2018-02-20 Thread Scott Kitterman
On Tuesday, February 20, 2018 10:44:42 PM Martin Pitt wrote:
> Steve Langasek [2018-02-16 11:12 -0800]:
...
> > I think the network-online.target is the better thing to key on.
> 
> I still don't like that much, though:
>   -  there is no requirement that this actually gets "implemented" or even
>  started (it's a passive target)
> 
>   - it's supposed to be a SysV backwards compat shim for LSB's "network"
> dependency, and not well-defined
> 
>   - These tools should also work with Debian containers, which in theory
> could also run sysvinit. This is also the reason why they still use
> `runlevel` instead of `systemctl is-system-running` or something similar.

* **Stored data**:

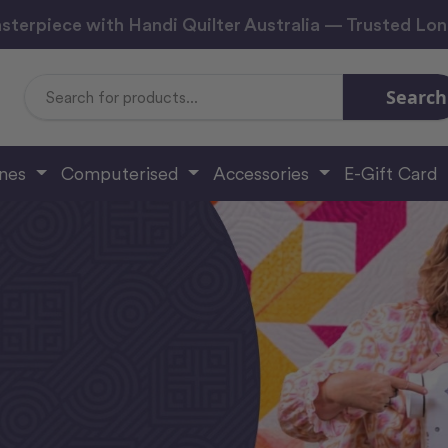
sterpiece with Handi Quilter Australia — Trusted Lo
Search
Search
Keyword:
ines
Computerised
Accessories
E-Gift Card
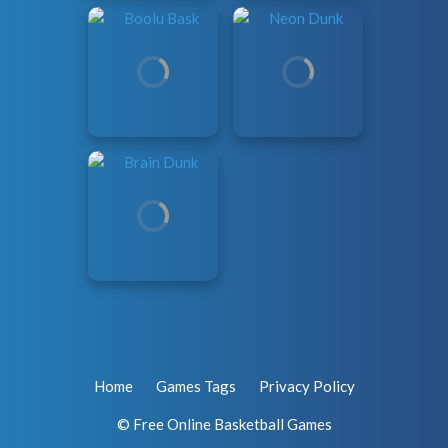
Home
Games Tags
Privacy Policy
© Free Online Basketball Games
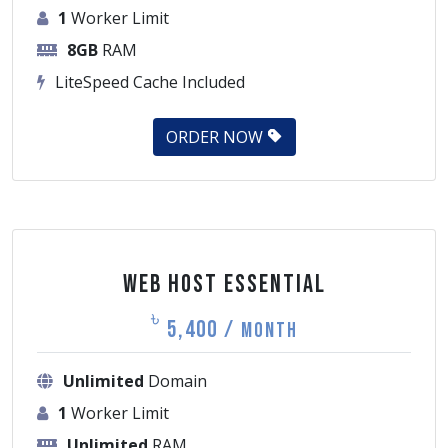
8GB
RAM
LiteSpeed Cache Included
ORDER NOW
Web Host Essential
৳
5,400 /
Month
Unlimited
Domain
1
Worker Limit
Unlimited
RAM
LiteSpeed Cache Included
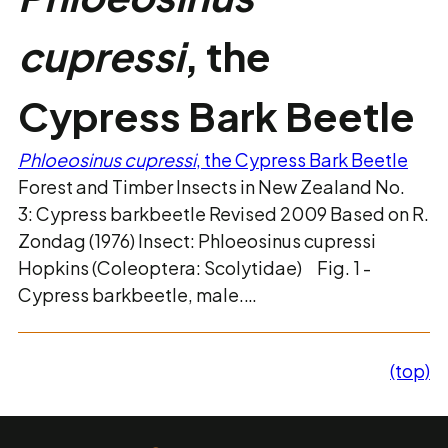
cupressi
, the
Cypress Bark Beetle
Phloeosinus cupressi
, the Cypress Bark Beetle
Forest and Timber Insects in New Zealand No.
3: Cypress barkbeetle Revised 2009 Based on R.
Zondag (1976) Insect: Phloeosinus cupressi
Hopkins (Coleoptera: Scolytidae) Fig. 1 -
Cypress barkbeetle, male.…
(top)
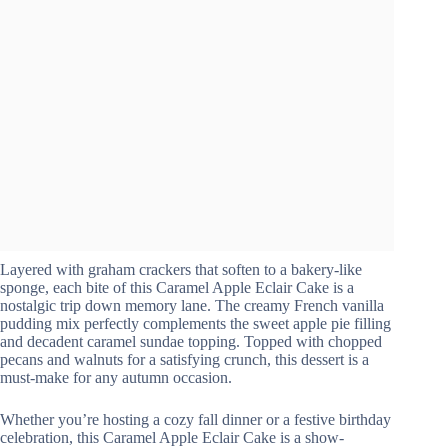
Layered with graham crackers that soften to a bakery-like
sponge, each bite of this Caramel Apple Eclair Cake is a
nostalgic trip down memory lane. The creamy French vanilla
pudding mix perfectly complements the sweet apple pie filling
and decadent caramel sundae topping. Topped with chopped
pecans and walnuts for a satisfying crunch, this dessert is a
must-make for any autumn occasion.
Whether you’re hosting a cozy fall dinner or a festive birthday
celebration, this Caramel Apple Eclair Cake is a show-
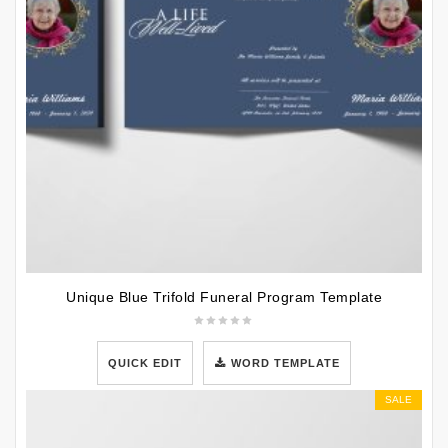
Unique Blue Trifold Funeral Program Template
QUICK EDIT
WORD TEMPLATE
SALE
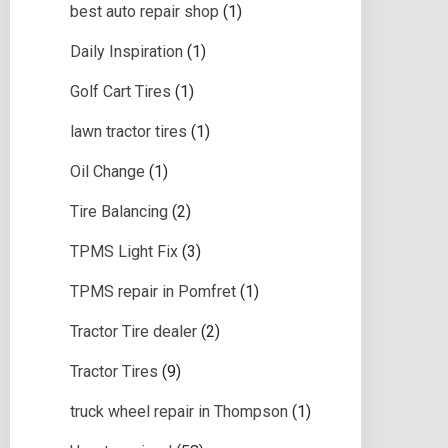
best auto repair shop
(1)
Daily Inspiration
(1)
Golf Cart Tires
(1)
lawn tractor tires
(1)
Oil Change
(1)
Tire Balancing
(2)
TPMS Light Fix
(3)
TPMS repair in Pomfret
(1)
Tractor Tire dealer
(2)
Tractor Tires
(9)
truck wheel repair in Thompson
(1)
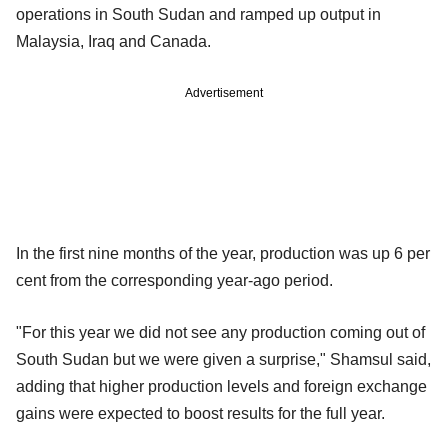
operations in South Sudan and ramped up output in
Malaysia, Iraq and Canada.
Advertisement
In the first nine months of the year, production was up 6 per
cent from the corresponding year-ago period.
"For this year we did not see any production coming out of
South Sudan but we were given a surprise," Shamsul said,
adding that higher production levels and foreign exchange
gains were expected to boost results for the full year.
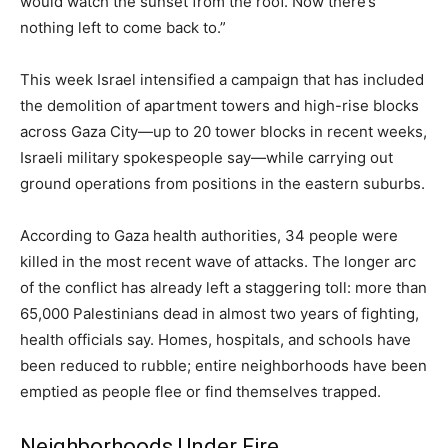
would watch the sunset from the roof. Now there’s
nothing left to come back to.”
This week Israel intensified a campaign that has included
the demolition of apartment towers and high-rise blocks
across Gaza City—up to 20 tower blocks in recent weeks,
Israeli military spokespeople say—while carrying out
ground operations from positions in the eastern suburbs.
According to Gaza health authorities, 34 people were
killed in the most recent wave of attacks. The longer arc
of the conflict has already left a staggering toll: more than
65,000 Palestinians dead in almost two years of fighting,
health officials say. Homes, hospitals, and schools have
been reduced to rubble; entire neighborhoods have been
emptied as people flee or find themselves trapped.
Neighborhoods Under Fire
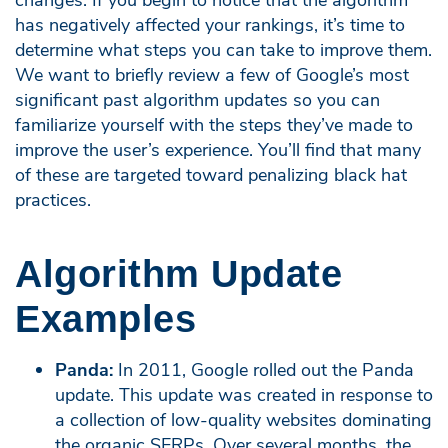
has negatively affected your rankings, it’s time to
determine what steps you can take to improve them.
We want to briefly review a few of Google’s most
significant past algorithm updates so you can
familiarize yourself with the steps they’ve made to
improve the user’s experience. You’ll find that many
of these are targeted toward penalizing black hat
practices.
Algorithm Update
Examples
Panda:
In 2011, Google rolled out the Panda
update. This update was created in response to
a collection of low-quality websites dominating
the organic SERPs. Over several months, the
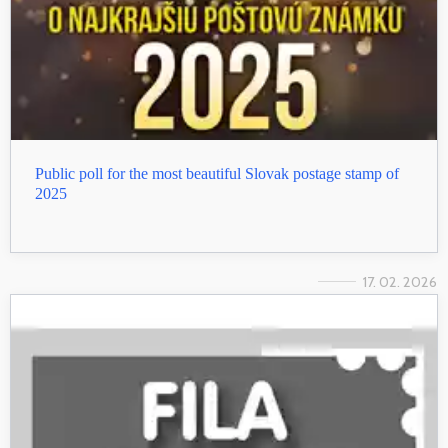
Public poll for the most beautiful Slovak postage stamp of
2025
17. 02. 2026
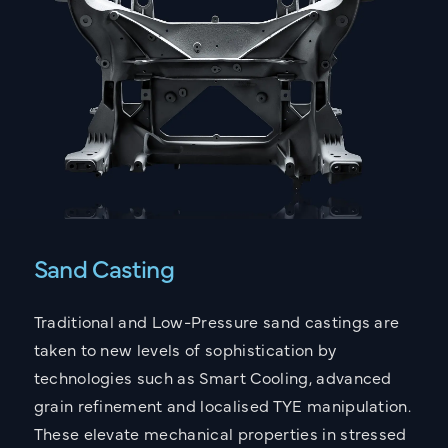
Sand Casting
Traditional and Low-Pressure sand castings are
taken to new levels of sophistication by
technologies such as Smart Cooling, advanced
grain refinement and localised TYE manipulation.
These elevate mechanical properties in stressed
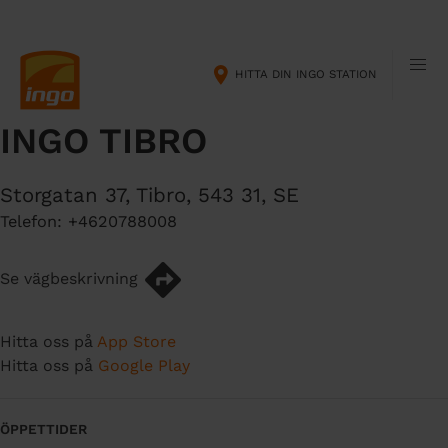
H
M
o
a
p
i
HITTA DIN INGO STATION
p
n
a
n
INGO TIBRO
t
a
i
v
l
i
Storgatan 37
,
Tibro
,
543 31
,
SE
l
g
Telefon:
+4620788008
h
a
u
t
v
i
Se vägbeskrivning
u
o
d
n
Hitta oss på
App Store
i
Hitta oss på
Google Play
n
n
e
ÖPPETTIDER
h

* **Task brief**:
Carry on the mailing list email about relying on network-online.target from the point where it stops.

* **Result of this task**:
> 
> All of these are just heuristics, though; you could have all sorts of cases
> where all of these break, like sharing the host's network namespace, having
> no default route but a route to the configured apt proxy, etc. Maybe the
> closest approximation to this would be to grab the archive URL from
> /etc/apt/sources.list and put it in a curl loop, but (1) neither wget nor
> curl are in minimal installs, and (2) at that point it could just as well
> be an apt-get retry loop.

So what's the right systemd way to ensure the network is up?  I continue to 
fight bugs in the postfix unit file both in Debian and Ubuntu over things 
happening before the network is up.  As far as I can determine from the 
documentation, network-online.target should work, but I agree it doesn't do so 
reliably.

Currently postfix@.service has:

After=network-online.target nss-lookup.target
Wants=network-online.target

If inet_interfaces has been set to a specific IP address (which is a 
legitimate use), then if postfix tries to start before that IP address is 
available errors ensue.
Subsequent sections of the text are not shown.